Dive Brief:
- Sears Auto Centers announced it will provide full-service tire installation to customers who purchase tires on Amazon. The service can apply to any brand of tire sold on Amazon, including Sears' own DieHard brand.
- The service will initially roll out at 47 Sears Auto Centers in Atlanta, Chicago, Dallas, Los Angeles, Miami, New York, San Francisco and Washington, D.C.
- The tire service announcement comes after Sears started selling its Kenmore brand alliances on Amazon in July 2017.
Dive Insight:
It seems as if traditional retail and leading e-commerce companies can have a symbiotic relationship after all. Sears, thought down for the count by many in the retail sector, has new life with a developing relationship with Amazon.
First, they began selling their appliances on the Amazon marketplace. And now Amazon customers can buy tires online and have them installed at a Sears Auto Center.
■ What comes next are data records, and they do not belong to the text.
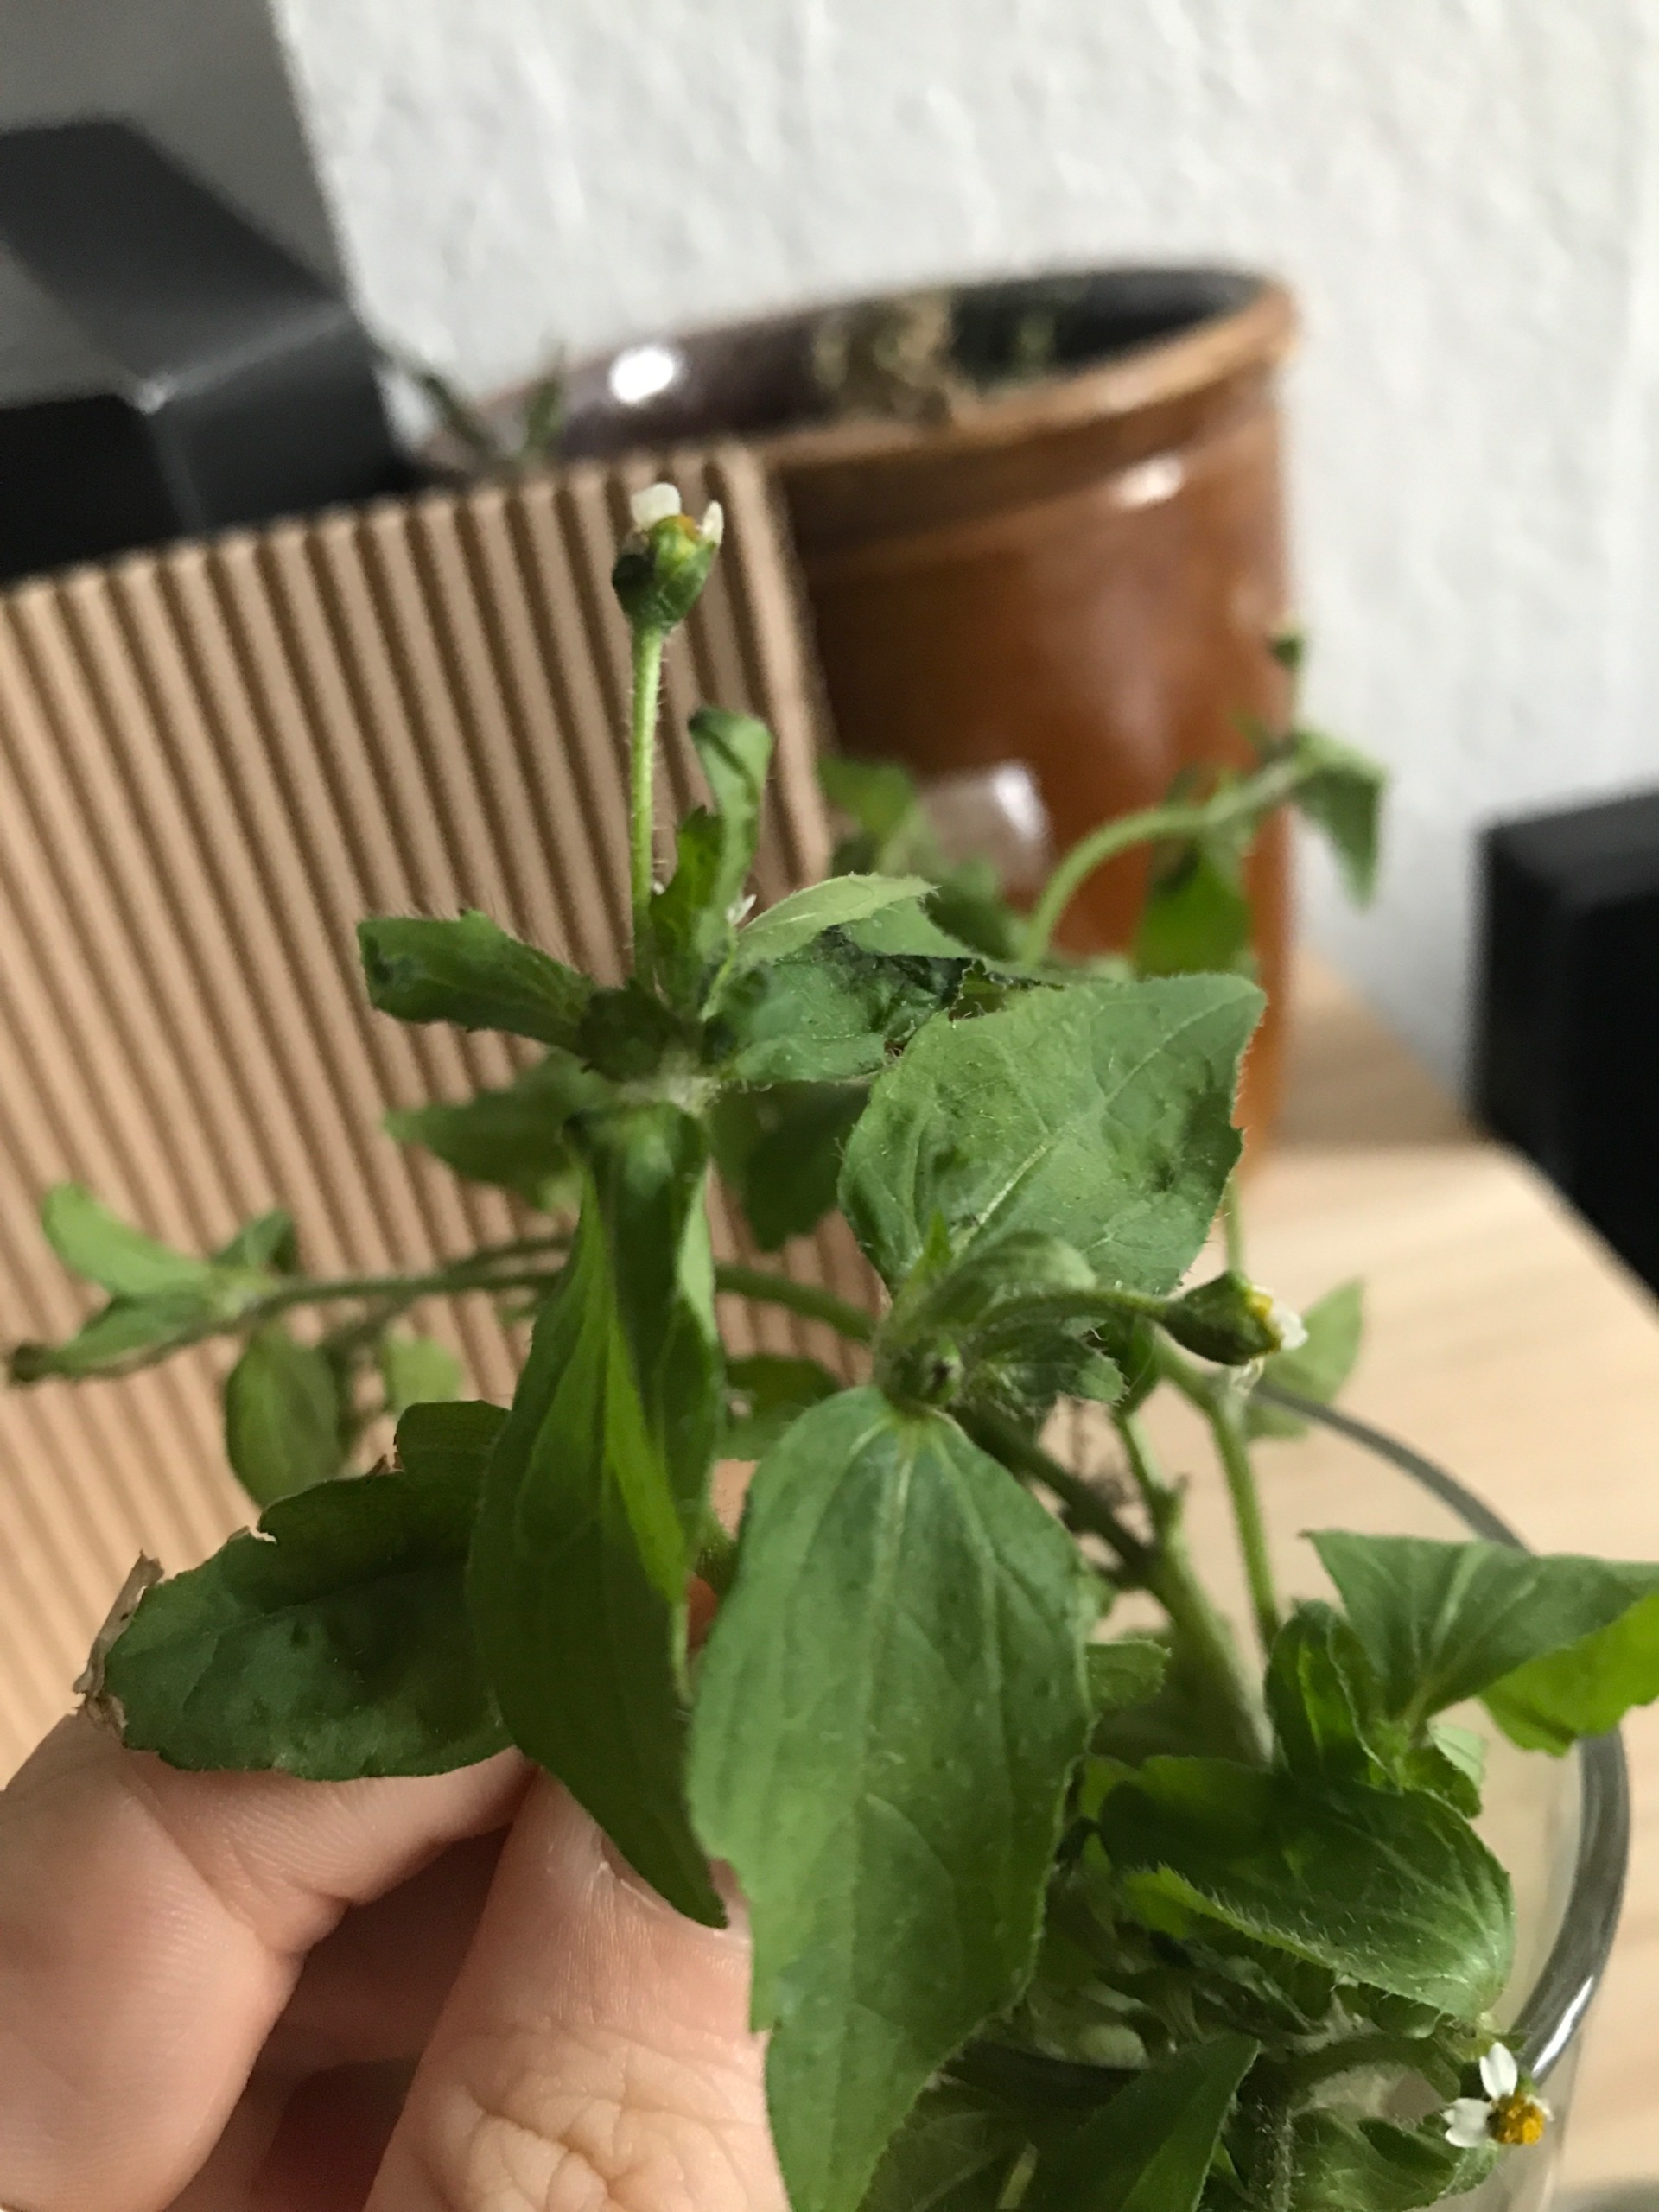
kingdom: Plantae
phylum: Tracheophyta
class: Magnoliopsida
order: Asterales
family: Asteraceae
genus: Galinsoga
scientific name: Galinsoga quadriradiata
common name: Kirtel-kortstråle
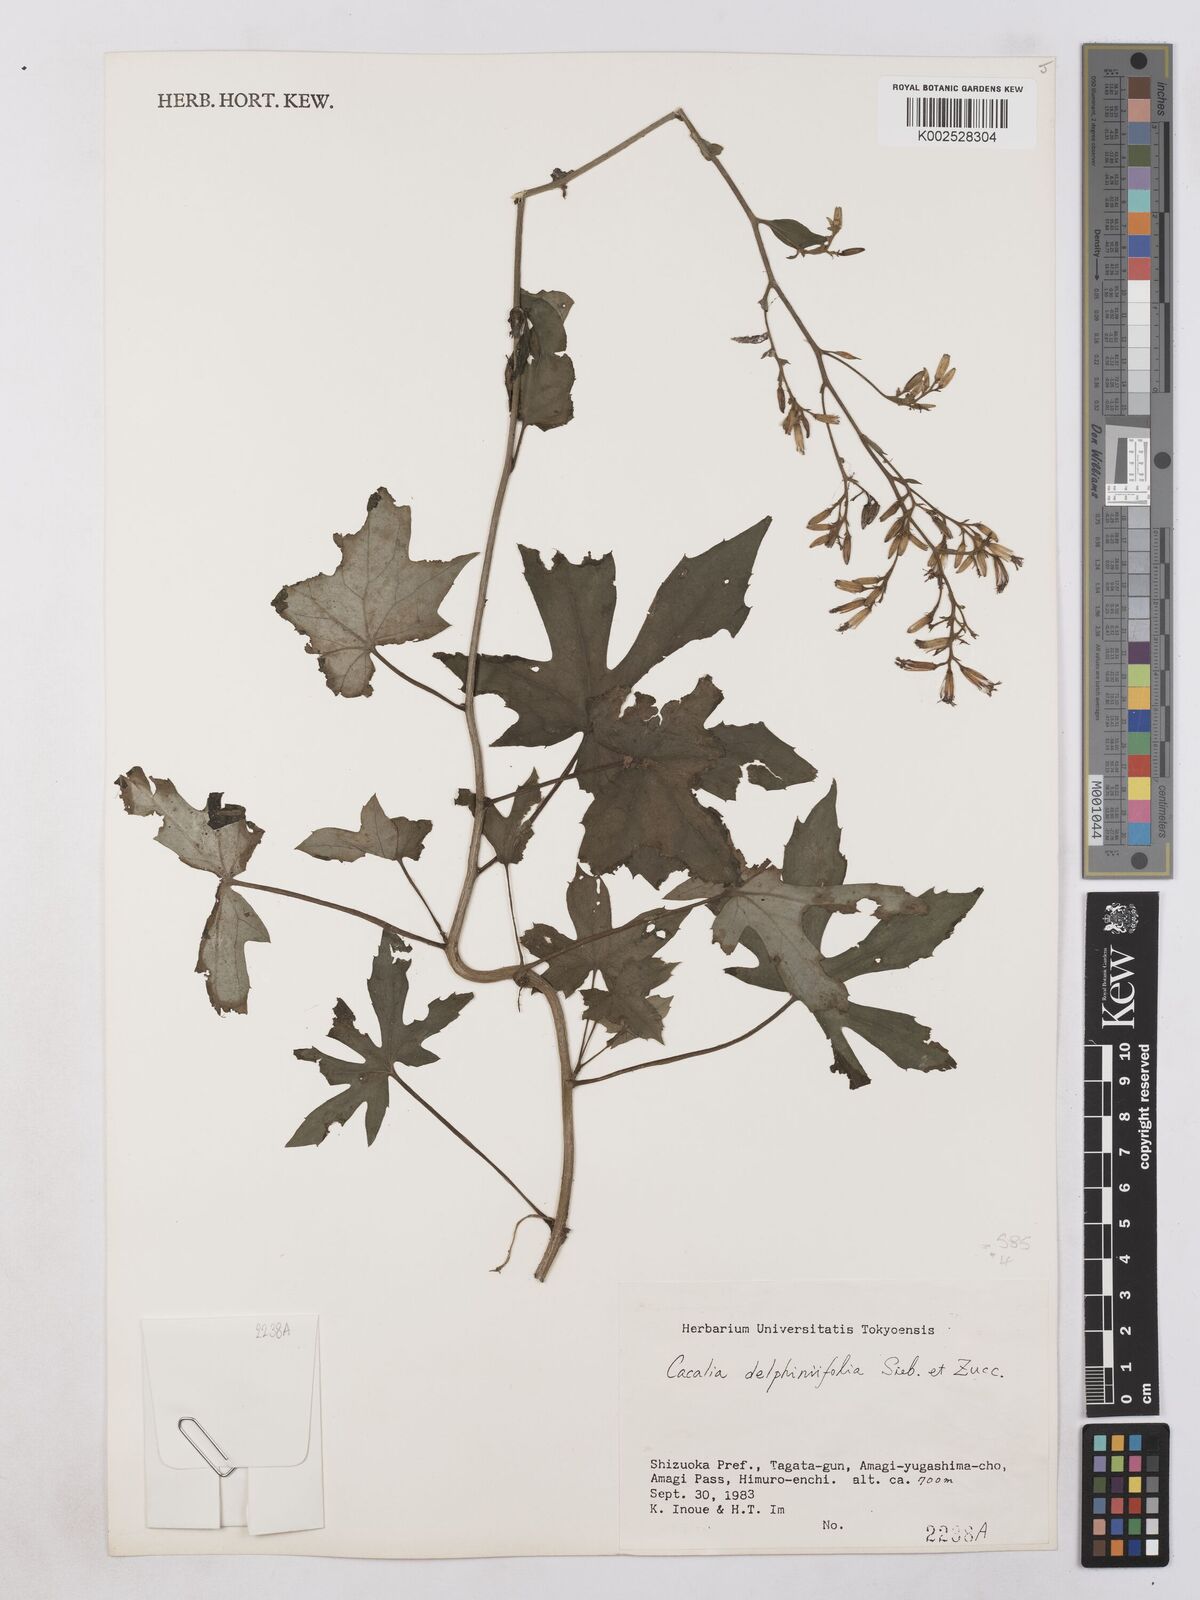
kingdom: Plantae
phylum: Tracheophyta
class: Magnoliopsida
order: Asterales
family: Asteraceae
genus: Japonicalia
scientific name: Japonicalia delphiniifolia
And perhaps that Amazon customer can walk into the Sears store and buy a couple of things while they wait.
They might actually stumble onto a Lands End micro store at Sears. The Dodgeville, Wisconsin, web retailer has been working with Sears for years, acting as a showroom of sorts, but also handling returns and exchanges. It certainly looks as if Sears has found its niche as a brick-and-mortar resource for large e-commerce businesses.
But there are other strange bedfellows. Walk into some Walgreens stores and you will find FedEx drop-off and pickup services. This is certainly not their core business, but with extended hours and lots of locations, Walgreens provides a service that FedEx cannot deliver. Some increased store traffic doesn't hurt either.
Get your photos done online through places like Snapfish? You can have them sent directly to you through the mail, or have them ready for pick-up at a Walgreens or CVS store. And while both companies also provide picture-printing services, their store locations also provide a distribution center for a competitor. Perhaps it is the lure of the foot traffic.
Let’s look at logistics. My last online purchase, Lands’ End by the way, was picked up at their distribution center by UPS and delivered to my home via my regular mail person. We can call that intermodal cooperation. UPS can move freight quickly, and the USPS has that last-mile delivery process pretty much under control.
So once again, there is evidence of equilibrium in business. Online businesses may be efficient, but a lack of a well-defined presence has its limits. Traditional retail is under threat from online retailers, but a set of snow tires does little good sitting on my front porch and not on my car.
Look for more of these types of relationships were competitors work together for their joint benefit. The customers, and the shareholders, win. And note that if this is happening in retail, it is only a matter of time before it happens in the industrial supply chain: suppliers may begin working together to help customers, and themselves.